Start of EXTRACTED ENTRIES

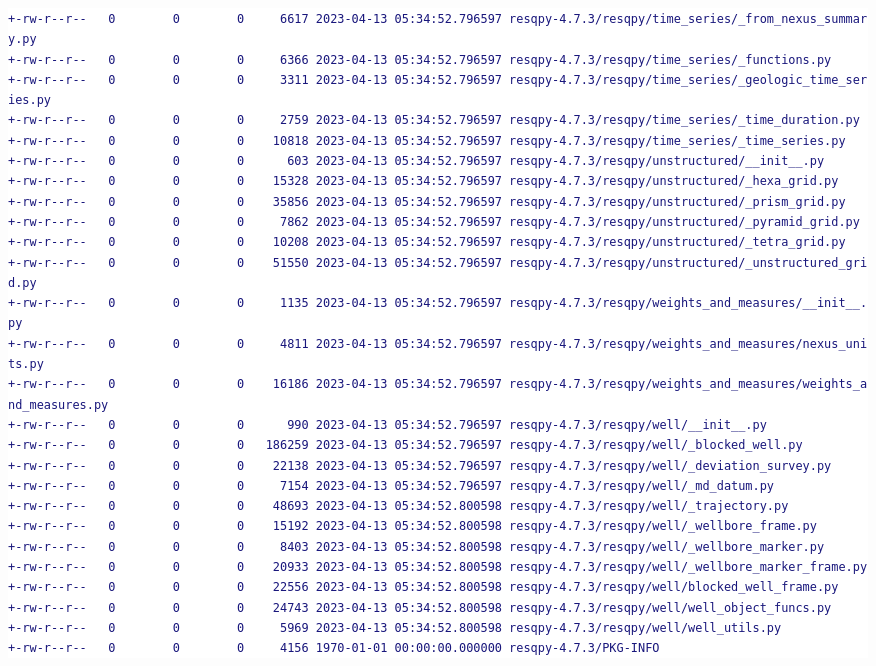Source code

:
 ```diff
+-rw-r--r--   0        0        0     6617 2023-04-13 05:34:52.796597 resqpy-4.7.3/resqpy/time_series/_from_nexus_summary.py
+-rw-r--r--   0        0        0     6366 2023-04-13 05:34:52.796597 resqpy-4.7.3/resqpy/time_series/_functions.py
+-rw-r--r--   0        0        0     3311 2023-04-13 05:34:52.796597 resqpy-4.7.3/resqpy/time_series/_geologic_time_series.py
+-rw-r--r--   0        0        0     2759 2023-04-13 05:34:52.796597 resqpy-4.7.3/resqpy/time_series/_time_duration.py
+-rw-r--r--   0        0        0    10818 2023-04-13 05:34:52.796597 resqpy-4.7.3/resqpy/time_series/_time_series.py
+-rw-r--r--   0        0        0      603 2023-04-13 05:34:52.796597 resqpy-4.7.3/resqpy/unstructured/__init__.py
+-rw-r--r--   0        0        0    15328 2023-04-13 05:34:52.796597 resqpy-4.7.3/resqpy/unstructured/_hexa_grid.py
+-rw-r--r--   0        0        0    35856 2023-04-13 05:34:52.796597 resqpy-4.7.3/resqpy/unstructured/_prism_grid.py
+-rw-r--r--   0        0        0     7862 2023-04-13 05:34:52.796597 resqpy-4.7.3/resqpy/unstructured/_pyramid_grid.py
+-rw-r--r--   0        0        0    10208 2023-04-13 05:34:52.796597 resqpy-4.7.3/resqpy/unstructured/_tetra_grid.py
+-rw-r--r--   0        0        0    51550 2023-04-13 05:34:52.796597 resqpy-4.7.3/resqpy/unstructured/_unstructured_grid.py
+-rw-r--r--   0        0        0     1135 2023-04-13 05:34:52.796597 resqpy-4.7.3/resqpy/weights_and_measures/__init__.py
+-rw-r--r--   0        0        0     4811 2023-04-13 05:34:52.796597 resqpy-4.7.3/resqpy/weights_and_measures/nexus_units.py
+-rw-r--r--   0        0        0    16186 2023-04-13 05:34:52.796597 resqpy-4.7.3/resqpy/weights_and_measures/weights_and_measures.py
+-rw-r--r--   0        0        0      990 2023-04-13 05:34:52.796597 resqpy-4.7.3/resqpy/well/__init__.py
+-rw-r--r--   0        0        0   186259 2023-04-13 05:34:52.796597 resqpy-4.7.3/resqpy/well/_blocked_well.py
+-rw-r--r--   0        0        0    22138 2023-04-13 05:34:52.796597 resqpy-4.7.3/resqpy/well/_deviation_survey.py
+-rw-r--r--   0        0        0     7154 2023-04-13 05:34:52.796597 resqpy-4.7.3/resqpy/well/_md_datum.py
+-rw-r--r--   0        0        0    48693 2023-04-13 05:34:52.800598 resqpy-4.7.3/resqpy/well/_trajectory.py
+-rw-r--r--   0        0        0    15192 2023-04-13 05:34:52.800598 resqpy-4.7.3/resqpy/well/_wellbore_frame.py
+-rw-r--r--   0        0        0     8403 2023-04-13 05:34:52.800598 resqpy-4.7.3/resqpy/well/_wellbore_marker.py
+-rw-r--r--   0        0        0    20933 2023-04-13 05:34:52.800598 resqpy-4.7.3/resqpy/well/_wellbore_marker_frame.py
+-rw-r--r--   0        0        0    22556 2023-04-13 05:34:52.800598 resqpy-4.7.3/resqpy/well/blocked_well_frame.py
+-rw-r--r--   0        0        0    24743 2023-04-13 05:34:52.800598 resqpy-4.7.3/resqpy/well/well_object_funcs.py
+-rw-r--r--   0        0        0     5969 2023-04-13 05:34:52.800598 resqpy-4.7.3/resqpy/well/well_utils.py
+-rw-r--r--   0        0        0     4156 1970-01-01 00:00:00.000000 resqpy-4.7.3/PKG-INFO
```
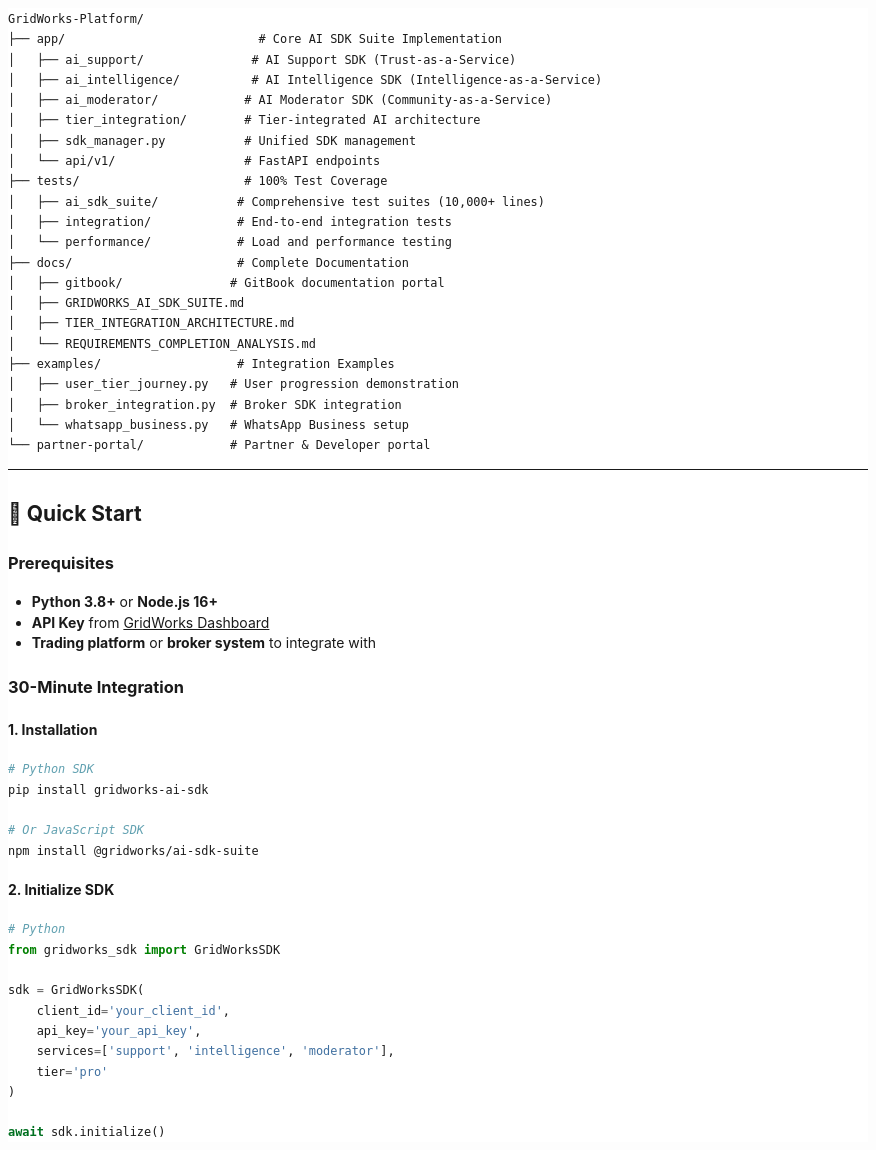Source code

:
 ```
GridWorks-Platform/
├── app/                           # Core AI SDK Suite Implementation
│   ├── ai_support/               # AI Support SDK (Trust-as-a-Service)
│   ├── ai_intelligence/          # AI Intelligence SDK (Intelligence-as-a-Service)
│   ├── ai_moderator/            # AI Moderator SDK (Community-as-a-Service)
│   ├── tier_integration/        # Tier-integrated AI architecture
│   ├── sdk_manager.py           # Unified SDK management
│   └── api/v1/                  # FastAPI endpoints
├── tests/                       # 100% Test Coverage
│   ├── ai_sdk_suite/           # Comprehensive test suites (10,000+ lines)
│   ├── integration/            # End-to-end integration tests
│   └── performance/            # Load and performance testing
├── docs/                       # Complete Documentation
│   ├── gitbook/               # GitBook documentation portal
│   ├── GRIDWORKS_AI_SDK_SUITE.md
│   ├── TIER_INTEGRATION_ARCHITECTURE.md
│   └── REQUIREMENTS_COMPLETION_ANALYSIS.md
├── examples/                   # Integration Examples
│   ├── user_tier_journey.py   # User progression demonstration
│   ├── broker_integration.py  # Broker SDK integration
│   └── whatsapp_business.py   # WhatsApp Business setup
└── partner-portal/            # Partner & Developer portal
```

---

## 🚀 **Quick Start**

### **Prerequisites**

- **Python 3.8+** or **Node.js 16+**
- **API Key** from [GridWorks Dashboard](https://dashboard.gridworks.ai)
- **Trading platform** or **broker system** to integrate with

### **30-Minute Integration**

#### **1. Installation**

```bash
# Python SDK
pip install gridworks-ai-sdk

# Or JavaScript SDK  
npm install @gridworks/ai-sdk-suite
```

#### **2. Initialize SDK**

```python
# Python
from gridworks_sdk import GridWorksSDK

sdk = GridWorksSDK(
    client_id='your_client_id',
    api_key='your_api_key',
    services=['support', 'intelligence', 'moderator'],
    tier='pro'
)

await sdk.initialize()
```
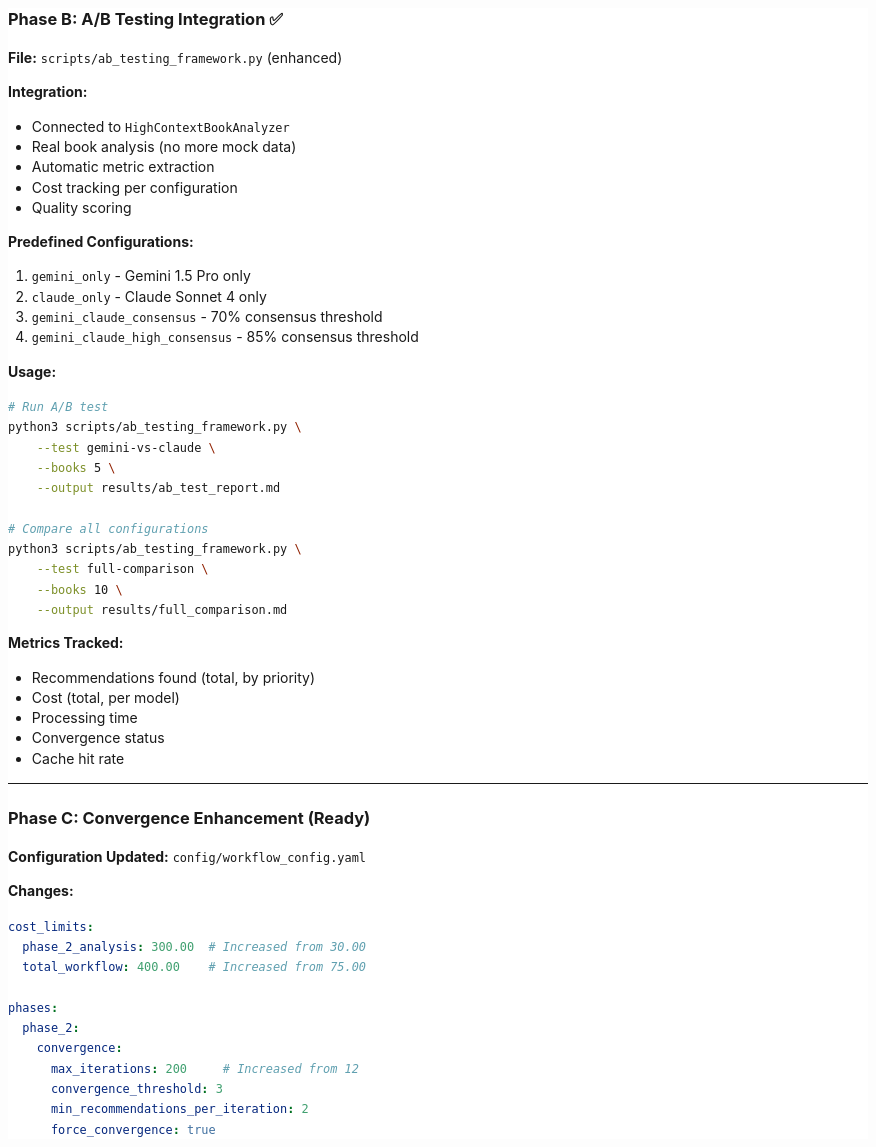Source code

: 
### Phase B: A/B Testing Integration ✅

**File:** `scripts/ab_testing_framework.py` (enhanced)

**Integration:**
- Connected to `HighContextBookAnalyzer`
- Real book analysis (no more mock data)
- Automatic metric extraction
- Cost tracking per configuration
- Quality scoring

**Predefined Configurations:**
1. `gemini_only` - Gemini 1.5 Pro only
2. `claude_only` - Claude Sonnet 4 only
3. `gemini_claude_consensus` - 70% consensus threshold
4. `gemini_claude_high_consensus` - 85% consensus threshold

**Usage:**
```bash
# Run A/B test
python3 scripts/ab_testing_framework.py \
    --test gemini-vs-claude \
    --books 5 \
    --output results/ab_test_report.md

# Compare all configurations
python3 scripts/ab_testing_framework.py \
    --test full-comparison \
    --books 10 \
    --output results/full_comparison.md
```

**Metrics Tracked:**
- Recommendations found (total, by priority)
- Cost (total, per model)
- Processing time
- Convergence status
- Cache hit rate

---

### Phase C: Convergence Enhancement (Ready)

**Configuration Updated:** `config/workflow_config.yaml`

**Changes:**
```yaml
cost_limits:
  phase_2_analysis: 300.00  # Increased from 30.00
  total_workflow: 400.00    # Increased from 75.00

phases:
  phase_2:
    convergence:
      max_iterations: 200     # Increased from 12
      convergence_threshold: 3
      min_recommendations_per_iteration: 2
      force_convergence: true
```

End of EXTRACTED ENTRIES

**WHAT THIS TASK INVOLVES**:
What is needed is an exact copy of the data, without any pictures.

**SOLVED EXERCISE**:
Source code

:
 ```diff
+-rw-r--r--   0        0        0     6617 2023-04-13 05:34:52.796597 resqpy-4.7.3/resqpy/time_series/_from_nexus_summary.py
+-rw-r--r--   0        0        0     6366 2023-04-13 05:34:52.796597 resqpy-4.7.3/resqpy/time_series/_functions.py
+-rw-r--r--   0        0        0     3311 2023-04-13 05:34:52.796597 resqpy-4.7.3/resqpy/time_series/_geologic_time_series.py
+-rw-r--r--   0        0        0     2759 2023-04-13 05:34:52.796597 resqpy-4.7.3/resqpy/time_series/_time_duration.py
+-rw-r--r--   0        0        0    10818 2023-04-13 05:34:52.796597 resqpy-4.7.3/resqpy/time_series/_time_series.py
+-rw-r--r--   0        0        0      603 2023-04-13 05:34:52.796597 resqpy-4.7.3/resqpy/unstructured/__init__.py
+-rw-r--r--   0        0        0    15328 2023-04-13 05:34:52.796597 resqpy-4.7.3/resqpy/unstructured/_hexa_grid.py
+-rw-r--r--   0        0        0    35856 2023-04-13 05:34:52.796597 resqpy-4.7.3/resqpy/unstructured/_prism_grid.py
+-rw-r--r--   0        0        0     7862 2023-04-13 05:34:52.796597 resqpy-4.7.3/resqpy/unstructured/_pyramid_grid.py
+-rw-r--r--   0        0        0    10208 2023-04-13 05:34:52.796597 resqpy-4.7.3/resqpy/unstructured/_tetra_grid.py
+-rw-r--r--   0        0        0    51550 2023-04-13 05:34:52.796597 resqpy-4.7.3/resqpy/unstructured/_unstructured_grid.py
+-rw-r--r--   0        0        0     1135 2023-04-13 05:34:52.796597 resqpy-4.7.3/resqpy/weights_and_measures/__init__.py
+-rw-r--r--   0        0        0     4811 2023-04-13 05:34:52.796597 resqpy-4.7.3/resqpy/weights_and_measures/nexus_units.py
+-rw-r--r--   0        0        0    16186 2023-04-13 05:34:52.796597 resqpy-4.7.3/resqpy/weights_and_measures/weights_and_measures.py
+-rw-r--r--   0        0        0      990 2023-04-13 05:34:52.796597 resqpy-4.7.3/resqpy/well/__init__.py
+-rw-r--r--   0        0        0   186259 2023-04-13 05:34:52.796597 resqpy-4.7.3/resqpy/well/_blocked_well.py
+-rw-r--r--   0        0        0    22138 2023-04-13 05:34:52.796597 resqpy-4.7.3/resqpy/well/_deviation_survey.py
+-rw-r--r--   0        0        0     7154 2023-04-13 05:34:52.796597 resqpy-4.7.3/resqpy/well/_md_datum.py
+-rw-r--r--   0        0        0    48693 2023-04-13 05:34:52.800598 resqpy-4.7.3/resqpy/well/_trajectory.py
+-rw-r--r--   0        0        0    15192 2023-04-13 05:34:52.800598 resqpy-4.7.3/resqpy/well/_wellbore_frame.py
+-rw-r--r--   0        0        0     8403 2023-04-13 05:34:52.800598 resqpy-4.7.3/resqpy/well/_wellbore_marker.py
+-rw-r--r--   0        0        0    20933 2023-04-13 05:34:52.800598 resqpy-4.7.3/resqpy/well/_wellbore_marker_frame.py
+-rw-r--r--   0        0        0    22556 2023-04-13 05:34:52.800598 resqpy-4.7.3/resqpy/well/blocked_well_frame.py
+-rw-r--r--   0        0        0    24743 2023-04-13 05:34:52.800598 resqpy-4.7.3/resqpy/well/well_object_funcs.py
+-rw-r--r--   0        0        0     5969 2023-04-13 05:34:52.800598 resqpy-4.7.3/resqpy/well/well_utils.py
+-rw-r--r--   0        0        0     4156 1970-01-01 00:00:00.000000 resqpy-4.7.3/PKG-INFO
```
Source code

:
 ```
GridWorks-Platform/
├── app/                           # Core AI SDK Suite Implementation
│   ├── ai_support/               # AI Support SDK (Trust-as-a-Service)
│   ├── ai_intelligence/          # AI Intelligence SDK (Intelligence-as-a-Service)
│   ├── ai_moderator/            # AI Moderator SDK (Community-as-a-Service)
│   ├── tier_integration/        # Tier-integrated AI architecture
│   ├── sdk_manager.py           # Unified SDK management
│   └── api/v1/                  # FastAPI endpoints
├── tests/                       # 100% Test Coverage
│   ├── ai_sdk_suite/           # Comprehensive test suites (10,000+ lines)
│   ├── integration/            # End-to-end integration tests
│   └── performance/            # Load and performance testing
├── docs/                       # Complete Documentation
│   ├── gitbook/               # GitBook documentation portal
│   ├── GRIDWORKS_AI_SDK_SUITE.md
│   ├── TIER_INTEGRATION_ARCHITECTURE.md
│   └── REQUIREMENTS_COMPLETION_ANALYSIS.md
├── examples/                   # Integration Examples
│   ├── user_tier_journey.py   # User progression demonstration
│   ├── broker_integration.py  # Broker SDK integration
│   └── whatsapp_business.py   # WhatsApp Business setup
└── partner-portal/            # Partner & Developer portal
```

---

## 🚀 **Quick Start**

### **Prerequisites**

- **Python 3.8+** or **Node.js 16+**
- **API Key** from [GridWorks Dashboard](https://dashboard.gridworks.ai)
- **Trading platform** or **broker system** to integrate with

### **30-Minute Integration**

#### **1. Installation**

```bash
# Python SDK
pip install gridworks-ai-sdk

# Or JavaScript SDK  
npm install @gridworks/ai-sdk-suite
```

#### **2. Initialize SDK**

```python
# Python
from gridworks_sdk import GridWorksSDK

sdk = GridWorksSDK(
    client_id='your_client_id',
    api_key='your_api_key',
    services=['support', 'intelligence', 'moderator'],
    tier='pro'
)

await sdk.initialize()
```
Source code

: 
### Phase B: A/B Testing Integration ✅

**File:** `scripts/ab_testing_framework.py` (enhanced)

**Integration:**
- Connected to `HighContextBookAnalyzer`
- Real book analysis (no more mock data)
- Automatic metric extraction
- Cost tracking per configuration
- Quality scoring

**Predefined Configurations:**
1. `gemini_only` - Gemini 1.5 Pro only
2. `claude_only` - Claude Sonnet 4 only
3. `gemini_claude_consensus` - 70% consensus threshold
4. `gemini_claude_high_consensus` - 85% consensus threshold

**Usage:**
```bash
# Run A/B test
python3 scripts/ab_testing_framework.py \
    --test gemini-vs-claude \
    --books 5 \
    --output results/ab_test_report.md

# Compare all configurations
python3 scripts/ab_testing_framework.py \
    --test full-comparison \
    --books 10 \
    --output results/full_comparison.md
```

**Metrics Tracked:**
- Recommendations found (total, by priority)
- Cost (total, per model)
- Processing time
- Convergence status
- Cache hit rate

---

### Phase C: Convergence Enhancement (Ready)

**Configuration Updated:** `config/workflow_config.yaml`

**Changes:**
```yaml
cost_limits:
  phase_2_analysis: 300.00  # Increased from 30.00
  total_workflow: 400.00    # Increased from 75.00

phases:
  phase_2:
    convergence:
      max_iterations: 200     # Increased from 12
      convergence_threshold: 3
      min_recommendations_per_iteration: 2
      force_convergence: true
```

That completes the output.